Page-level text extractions
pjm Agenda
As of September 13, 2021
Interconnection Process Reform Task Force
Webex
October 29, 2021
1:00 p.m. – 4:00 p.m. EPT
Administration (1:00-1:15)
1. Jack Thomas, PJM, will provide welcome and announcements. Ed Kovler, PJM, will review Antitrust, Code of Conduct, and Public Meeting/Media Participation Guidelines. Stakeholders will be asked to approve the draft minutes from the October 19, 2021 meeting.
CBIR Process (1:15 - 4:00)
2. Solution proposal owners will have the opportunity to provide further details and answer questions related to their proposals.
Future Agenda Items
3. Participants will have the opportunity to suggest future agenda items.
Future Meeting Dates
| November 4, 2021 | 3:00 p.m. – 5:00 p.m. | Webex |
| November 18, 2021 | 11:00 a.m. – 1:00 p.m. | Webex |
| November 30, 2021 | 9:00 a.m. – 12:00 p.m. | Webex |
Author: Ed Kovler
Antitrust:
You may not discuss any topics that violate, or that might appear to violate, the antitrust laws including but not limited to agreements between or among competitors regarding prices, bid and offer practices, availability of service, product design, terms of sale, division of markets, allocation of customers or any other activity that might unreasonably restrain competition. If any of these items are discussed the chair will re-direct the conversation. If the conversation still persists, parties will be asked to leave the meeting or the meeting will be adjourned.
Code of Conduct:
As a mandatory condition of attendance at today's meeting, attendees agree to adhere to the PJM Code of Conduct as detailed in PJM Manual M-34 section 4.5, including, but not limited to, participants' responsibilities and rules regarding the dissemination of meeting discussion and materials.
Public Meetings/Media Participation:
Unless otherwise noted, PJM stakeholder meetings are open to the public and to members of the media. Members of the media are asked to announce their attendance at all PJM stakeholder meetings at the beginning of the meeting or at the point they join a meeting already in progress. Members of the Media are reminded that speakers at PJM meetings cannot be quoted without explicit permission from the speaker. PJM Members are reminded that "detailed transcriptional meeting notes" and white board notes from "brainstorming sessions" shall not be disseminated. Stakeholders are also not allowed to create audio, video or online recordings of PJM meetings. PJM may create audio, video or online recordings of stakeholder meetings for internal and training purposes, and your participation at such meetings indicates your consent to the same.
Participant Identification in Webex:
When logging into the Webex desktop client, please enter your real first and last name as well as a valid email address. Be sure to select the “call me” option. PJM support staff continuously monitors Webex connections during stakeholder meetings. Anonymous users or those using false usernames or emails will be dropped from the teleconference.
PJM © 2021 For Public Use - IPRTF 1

==

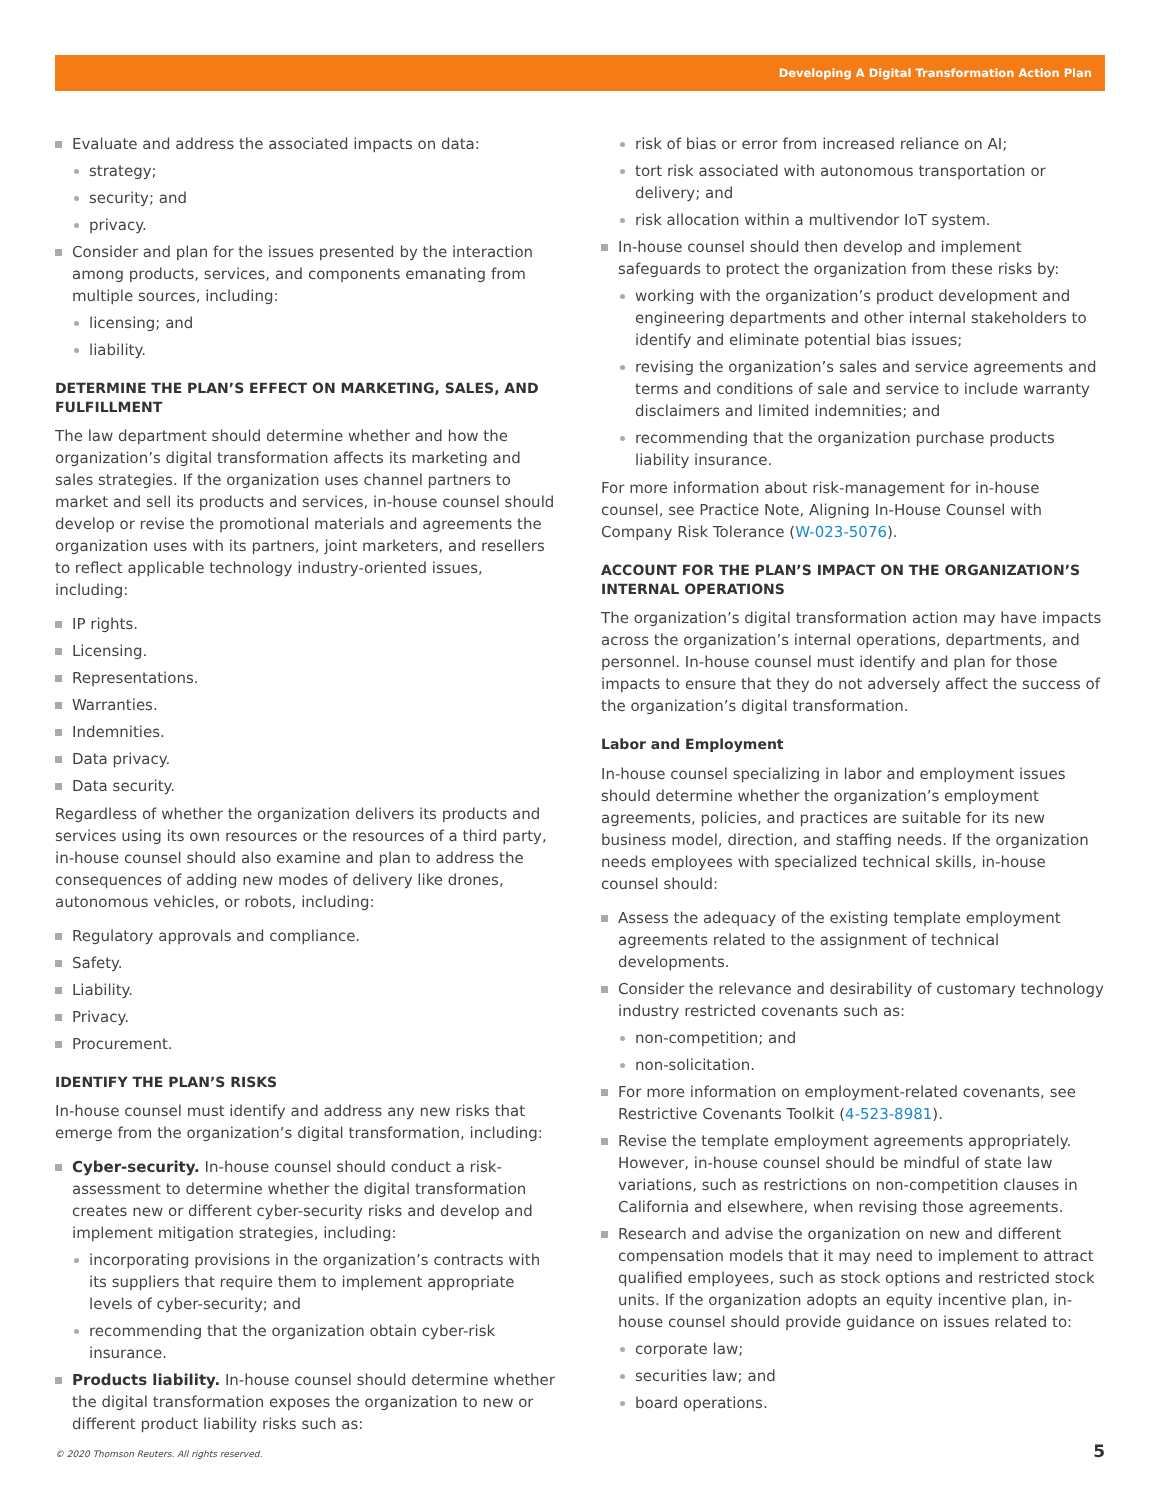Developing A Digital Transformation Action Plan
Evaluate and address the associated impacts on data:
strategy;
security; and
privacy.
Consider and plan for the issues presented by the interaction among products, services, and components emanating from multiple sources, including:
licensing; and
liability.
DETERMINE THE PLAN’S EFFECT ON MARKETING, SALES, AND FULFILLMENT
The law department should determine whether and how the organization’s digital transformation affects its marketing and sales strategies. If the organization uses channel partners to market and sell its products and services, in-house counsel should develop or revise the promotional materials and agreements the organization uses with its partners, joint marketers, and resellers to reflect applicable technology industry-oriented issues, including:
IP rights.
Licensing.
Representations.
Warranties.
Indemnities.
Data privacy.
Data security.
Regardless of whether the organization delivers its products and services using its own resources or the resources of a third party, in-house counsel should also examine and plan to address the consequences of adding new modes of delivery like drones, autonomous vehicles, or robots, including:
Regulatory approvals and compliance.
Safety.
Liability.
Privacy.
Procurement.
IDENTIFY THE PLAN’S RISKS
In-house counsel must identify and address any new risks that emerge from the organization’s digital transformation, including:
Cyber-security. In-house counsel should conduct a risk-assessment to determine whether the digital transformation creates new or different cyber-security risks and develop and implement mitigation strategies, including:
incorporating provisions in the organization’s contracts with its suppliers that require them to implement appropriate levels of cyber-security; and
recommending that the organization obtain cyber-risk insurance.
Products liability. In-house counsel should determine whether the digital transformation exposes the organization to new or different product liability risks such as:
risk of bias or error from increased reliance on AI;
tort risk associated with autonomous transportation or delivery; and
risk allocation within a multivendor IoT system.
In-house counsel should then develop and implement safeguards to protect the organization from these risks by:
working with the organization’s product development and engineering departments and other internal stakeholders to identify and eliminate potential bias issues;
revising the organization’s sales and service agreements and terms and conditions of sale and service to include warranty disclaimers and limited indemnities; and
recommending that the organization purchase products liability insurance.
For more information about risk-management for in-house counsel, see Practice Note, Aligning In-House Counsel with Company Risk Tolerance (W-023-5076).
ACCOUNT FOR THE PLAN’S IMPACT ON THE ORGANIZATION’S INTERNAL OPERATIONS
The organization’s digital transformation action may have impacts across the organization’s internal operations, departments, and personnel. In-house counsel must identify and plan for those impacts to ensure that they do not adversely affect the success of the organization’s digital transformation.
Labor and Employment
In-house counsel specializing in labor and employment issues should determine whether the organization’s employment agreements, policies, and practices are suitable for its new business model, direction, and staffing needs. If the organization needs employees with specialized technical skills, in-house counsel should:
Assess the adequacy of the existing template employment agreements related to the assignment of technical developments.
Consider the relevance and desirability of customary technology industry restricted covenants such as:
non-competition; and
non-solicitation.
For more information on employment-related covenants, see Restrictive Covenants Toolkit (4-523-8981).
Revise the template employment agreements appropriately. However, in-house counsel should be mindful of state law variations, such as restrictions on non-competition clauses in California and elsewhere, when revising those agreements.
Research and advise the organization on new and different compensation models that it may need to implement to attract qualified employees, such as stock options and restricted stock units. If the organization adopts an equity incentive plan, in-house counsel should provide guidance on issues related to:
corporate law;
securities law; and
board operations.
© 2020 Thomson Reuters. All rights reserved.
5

◆ **Assignment**: Wherever the line holding "Data privacy." falls in the entries above, copy exactly from it through the line holding "For more information about", inclusive, and add nothing.

◆ **Reply**:
Data privacy.
Data security.
Regardless of whether the organization delivers its products and services using its own resources or the resources of a third party, in-house counsel should also examine and plan to address the consequences of adding new modes of delivery like drones, autonomous vehicles, or robots, including:
Regulatory approvals and compliance.
Safety.
Liability.
Privacy.
Procurement.
IDENTIFY THE PLAN’S RISKS
In-house counsel must identify and address any new risks that emerge from the organization’s digital transformation, including:
Cyber-security. In-house counsel should conduct a risk-assessment to determine whether the digital transformation creates new or different cyber-security risks and develop and implement mitigation strategies, including:
incorporating provisions in the organization’s contracts with its suppliers that require them to implement appropriate levels of cyber-security; and
recommending that the organization obtain cyber-risk insurance.
Products liability. In-house counsel should determine whether the digital transformation exposes the organization to new or different product liability risks such as:
risk of bias or error from increased reliance on AI;
tort risk associated with autonomous transportation or delivery; and
risk allocation within a multivendor IoT system.
In-house counsel should then develop and implement safeguards to protect the organization from these risks by:
working with the organization’s product development and engineering departments and other internal stakeholders to identify and eliminate potential bias issues;
revising the organization’s sales and service agreements and terms and conditions of sale and service to include warranty disclaimers and limited indemnities; and
recommending that the organization purchase products liability insurance.
For more information about risk-management for in-house counsel, see Practice Note, Aligning In-House Counsel with Company Risk Tolerance (W-023-5076).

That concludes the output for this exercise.